After 14-month EE2 therapy, the patient had a regrowth of the liver tumors, and was then treated with AI again. This therapy had continued for 5 months and the disease of liver metastasis was also stable during the therapy. Eight months after the end of letrozole therapy, she eventually died due to breast cancer.
Discussion
We showed a case of late-stage metastatic breast cancer who responded well to the EE2 therapy. Sequential use of endocrine therapies is fundamental of ER-positive advanced breast cancer to extend the duration of disease stabilization without severe adverse events.

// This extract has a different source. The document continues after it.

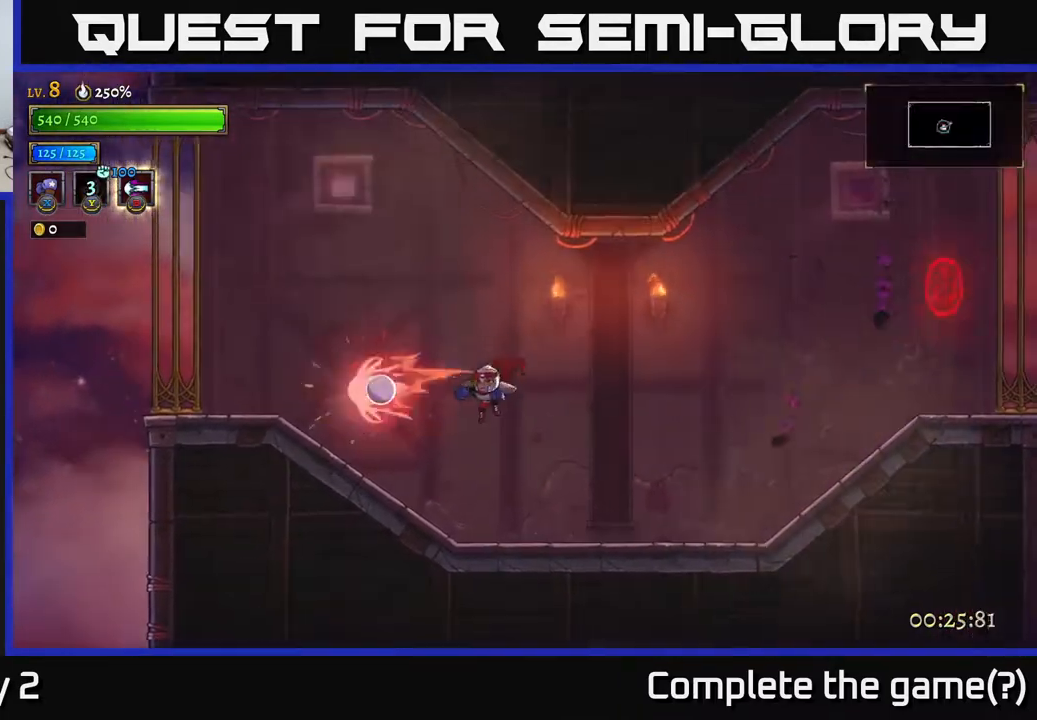
{"buttons": [], "left_stick": "center", "right_stick": "center", "events": [[483, "X", "up"]]}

In the present case, long SD was found while the patients were treated with LH-RHa and anastrozole as the third-line therapy, but the following endocrine therapy meaning LH-RHa and letrozole or exemestane therapy suppressed disease progression only for the short period. At this point, she was considered to have acquired resistance to AI therapy. It is postulated that extremely low estrogen environment encountered in the presence of AI has enhanced the sensitivity of breast cancer cells to estrogen, leading to proapoptotic effects and beneficial tumor regression [9] Indeed, the response of large liver tumors was prompt and evident after initiation of EE2 therapy, and has been sustained for 14 months in the present case. Our previous observational study about EE2 therapy determined the efficacy and safety of EE2 in 18 breast cancer patients [8]; the response rate was 50 % and the clinical benefit was 56 %. These results compare well with those from the phase 3 randomized clinical trial by comparing fluvestrant and exemestane in patients with disease progression after aromatase inhibitor (clinical benefit rates are 32.2 and 31.5 %, respectively) [3].

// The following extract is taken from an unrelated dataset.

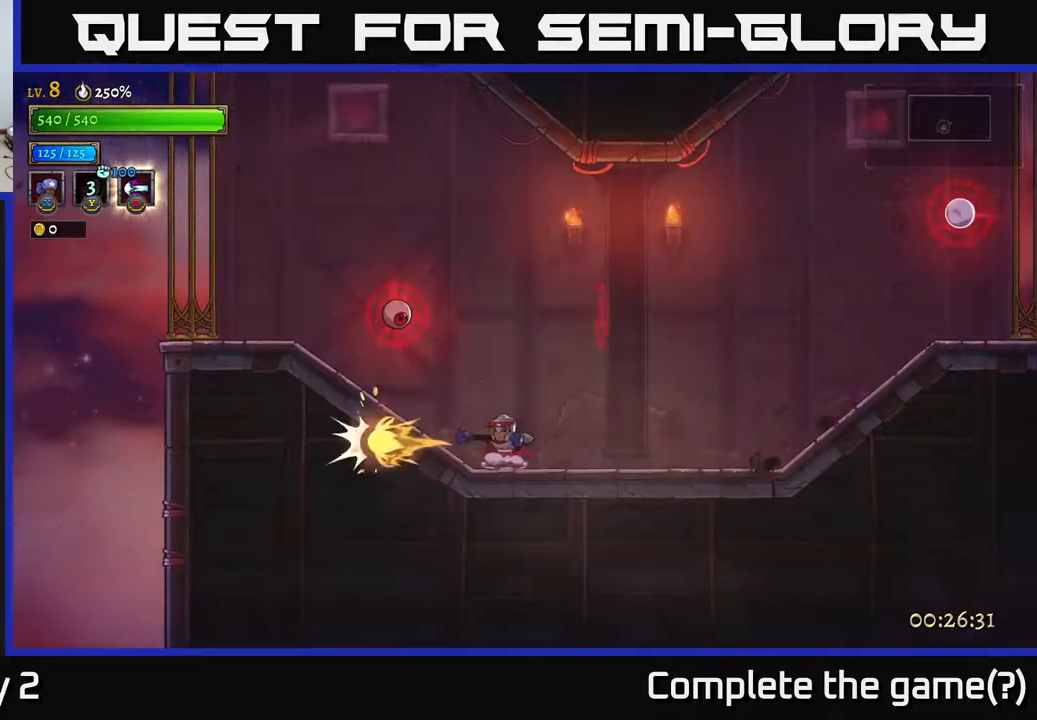
{"buttons": ["X"], "left_stick": "center", "right_stick": "center", "events": [[50, "A", "down"], [200, "X", "down"], [250, "A", "up"]]}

The mechanism about how EE2 suppresses tumor growth has been poorly understood. Some previous studies have suggested the involvement of the extrinsic (Fas/FasL) pathway or NF-kappaB-mediated pathway in estrogen-induced apoptosis process [10, 11]. In addition, our recent study showed that EE2 treatment activated ER downstream genes, especially for PgR, but it did not stimulate tumor growth [12]. Stimulation of non-genomic pathway of ER signaling or imbalance of activation may affect the response to EE2 therapy. We need further investigation to examine its function.

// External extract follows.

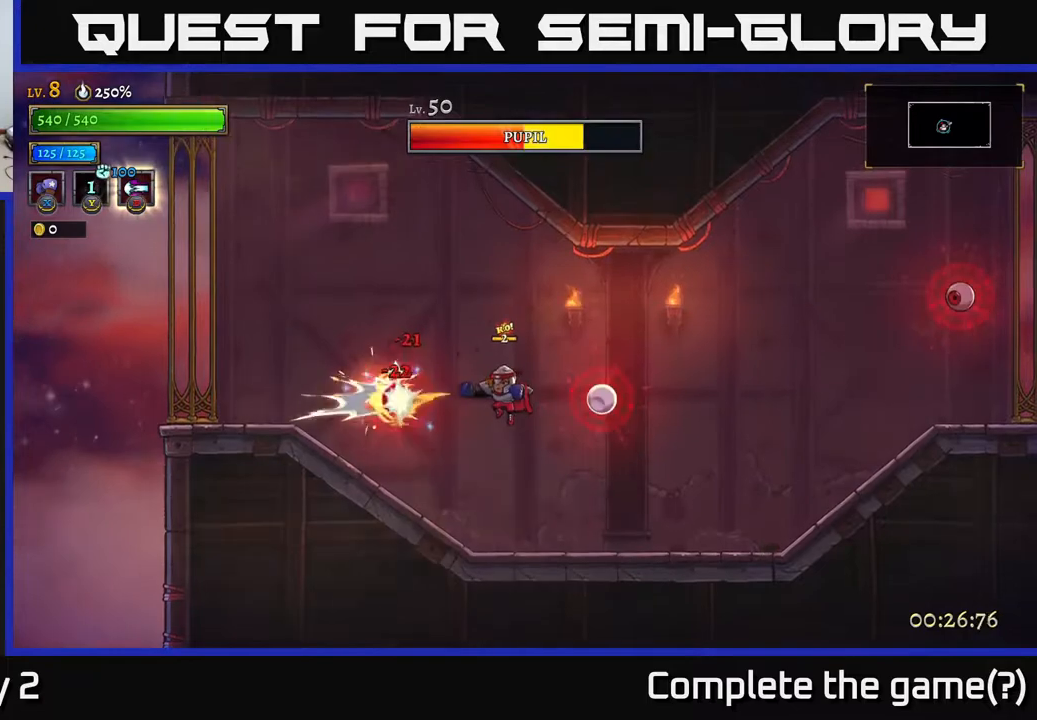
{"buttons": ["X"], "left_stick": "center", "right_stick": "center", "events": []}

There is no consensus about the optimal point to start EE2 treatment. In several clinical trials [7, 8], EE2 treatment was adopted for the postmenopausal women with AI resistance. Further, all the patients had been heavily treated before EE2 therapy in advanced setting. According to these studies, the patients who had experienced long clinical benefit to previous endocrine therapy tended to respond well to the EE2 therapy. The positivity of ER staining prior the EE2 therapy was also considered to be critical. We confirmed the staining of ER expression in the liver tumor by core-needle biopsy. Repeating core biopsy during the treatment course is recommended to obtain some additional information on the choice of targeted therapy [13].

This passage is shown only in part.